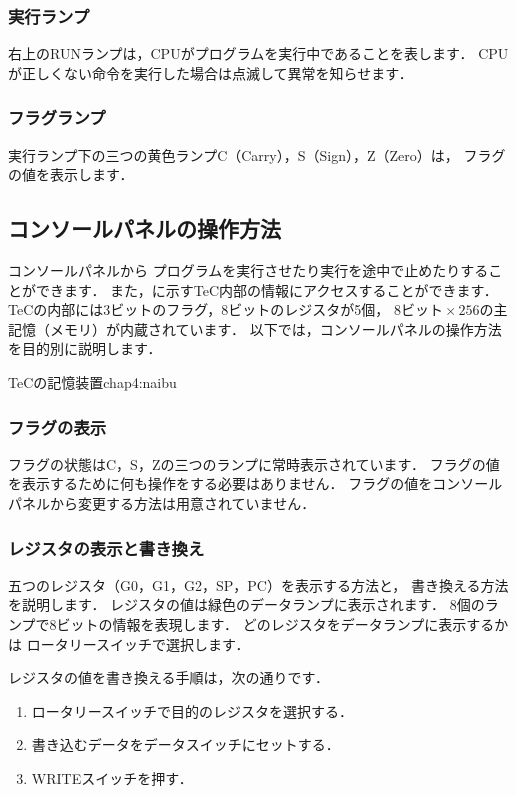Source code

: \subsubsection{実行ランプ}
右上のRUNランプは，CPUがプログラムを実行中であることを表します．
CPUが正しくない命令を実行した場合は点滅して異常を知らせます．

\subsubsection{フラグランプ}
実行ランプ下の三つの黄色ランプC（Carry），S（Sign），Z（Zero）は，
フラグの値を表示します．

\subsection{コンソールパネルの操作方法}
\label{operation}
コンソールパネルから
プログラムを実行させたり実行を途中で止めたりすることができます．
また，に示すTeC内部の情報にアクセスすることができます．
TeCの内部には3ビットのフラグ，8ビットのレジスタが5個，
$8ビット \times 256$の主記憶（メモリ）が内蔵されています．
以下では，コンソールパネルの操作方法を目的別に説明します．

          {TeCの記憶装置}{chap4:naibu}

\subsubsection{フラグの表示}
フラグの状態はC，S，Zの三つのランプに常時表示されています．
フラグの値を表示するために何も操作をする必要はありません．
フラグの値をコンソールパネルから変更する方法は用意されていません．

\subsubsection{レジスタの表示と書き換え}
五つのレジスタ（G0，G1，G2，SP，PC）を表示する方法と，
書き換える方法を説明します．
レジスタの値は緑色のデータランプに表示されます．
8個のランプで8ビットの情報を表現します．
どのレジスタをデータランプに表示するかは
ロータリースイッチで選択します．
\vspace{0.3cm}

レジスタの値を書き換える手順は，次の通りです．
\begin{enumerate}
\item ロータリースイッチで目的のレジスタを選択する．
\item 書き込むデータをデータスイッチにセットする．
\item WRITEスイッチを押す．
\end{enumerate}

----

What to work on
In the entries above, count each line containing the word "item" and reply with only the count.

Your response
3